JOB ITEM: The response must contain every line from the records below that has "งของหน".

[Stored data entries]
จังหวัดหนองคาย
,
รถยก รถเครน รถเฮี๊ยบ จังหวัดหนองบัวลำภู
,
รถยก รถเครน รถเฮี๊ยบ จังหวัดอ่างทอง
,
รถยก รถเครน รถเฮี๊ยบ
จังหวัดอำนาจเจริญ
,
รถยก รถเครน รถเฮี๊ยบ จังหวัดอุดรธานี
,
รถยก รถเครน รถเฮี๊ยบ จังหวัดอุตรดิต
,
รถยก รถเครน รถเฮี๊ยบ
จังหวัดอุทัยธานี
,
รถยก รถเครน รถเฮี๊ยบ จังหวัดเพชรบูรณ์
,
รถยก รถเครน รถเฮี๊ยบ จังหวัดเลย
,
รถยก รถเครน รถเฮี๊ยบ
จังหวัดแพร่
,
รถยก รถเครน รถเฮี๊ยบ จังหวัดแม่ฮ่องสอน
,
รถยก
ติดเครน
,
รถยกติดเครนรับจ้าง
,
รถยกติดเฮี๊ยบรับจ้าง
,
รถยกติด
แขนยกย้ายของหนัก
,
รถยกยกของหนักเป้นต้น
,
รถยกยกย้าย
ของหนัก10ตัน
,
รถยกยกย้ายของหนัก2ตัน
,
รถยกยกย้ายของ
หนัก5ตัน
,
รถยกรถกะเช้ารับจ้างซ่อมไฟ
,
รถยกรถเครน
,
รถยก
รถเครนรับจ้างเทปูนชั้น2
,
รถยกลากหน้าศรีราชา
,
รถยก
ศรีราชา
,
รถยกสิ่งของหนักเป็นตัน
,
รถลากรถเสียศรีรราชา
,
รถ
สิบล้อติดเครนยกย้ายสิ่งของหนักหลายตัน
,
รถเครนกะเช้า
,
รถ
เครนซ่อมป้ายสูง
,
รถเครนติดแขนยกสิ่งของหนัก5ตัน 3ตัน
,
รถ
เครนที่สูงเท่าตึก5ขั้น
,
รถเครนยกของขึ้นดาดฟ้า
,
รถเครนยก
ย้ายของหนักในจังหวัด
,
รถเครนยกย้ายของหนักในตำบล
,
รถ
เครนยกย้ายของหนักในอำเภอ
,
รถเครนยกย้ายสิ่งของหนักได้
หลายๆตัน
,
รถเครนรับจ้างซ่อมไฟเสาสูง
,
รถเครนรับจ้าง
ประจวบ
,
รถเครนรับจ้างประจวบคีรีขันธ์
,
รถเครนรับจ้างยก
==
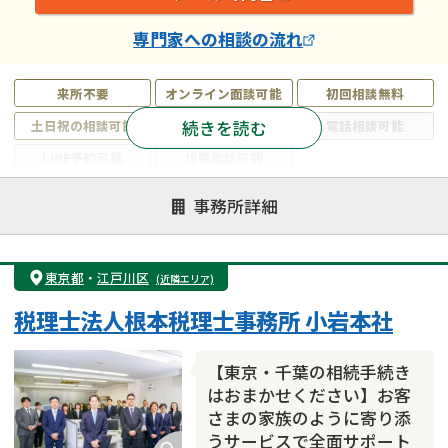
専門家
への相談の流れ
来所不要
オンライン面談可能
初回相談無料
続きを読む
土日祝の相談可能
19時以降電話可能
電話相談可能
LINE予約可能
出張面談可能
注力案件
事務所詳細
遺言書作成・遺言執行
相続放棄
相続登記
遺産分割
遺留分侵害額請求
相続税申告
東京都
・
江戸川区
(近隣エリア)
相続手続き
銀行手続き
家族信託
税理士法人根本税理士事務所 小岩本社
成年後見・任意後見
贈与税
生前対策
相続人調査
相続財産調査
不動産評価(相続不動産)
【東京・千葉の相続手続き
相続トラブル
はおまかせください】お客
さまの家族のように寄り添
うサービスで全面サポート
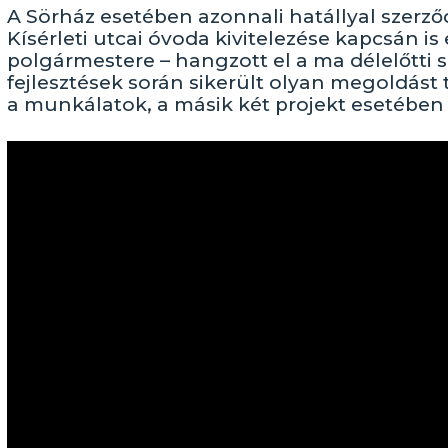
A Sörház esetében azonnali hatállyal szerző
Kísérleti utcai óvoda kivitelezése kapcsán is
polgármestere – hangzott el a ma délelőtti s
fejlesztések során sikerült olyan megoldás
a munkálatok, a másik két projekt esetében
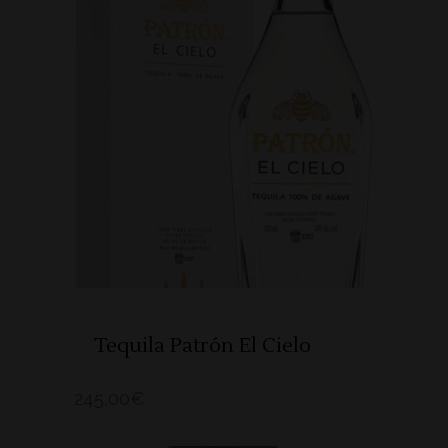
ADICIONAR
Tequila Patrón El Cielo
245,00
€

TASK OUTPUT:
รถยกสิ่งของหนักเป็นตัน
สิบล้อติดเครนยกย้ายสิ่งของหนักหลายตัน
รถเครนติดแขนยกสิ่งของหนัก5ตัน 3ตัน
รถเครนยกย้ายสิ่งของหนักได้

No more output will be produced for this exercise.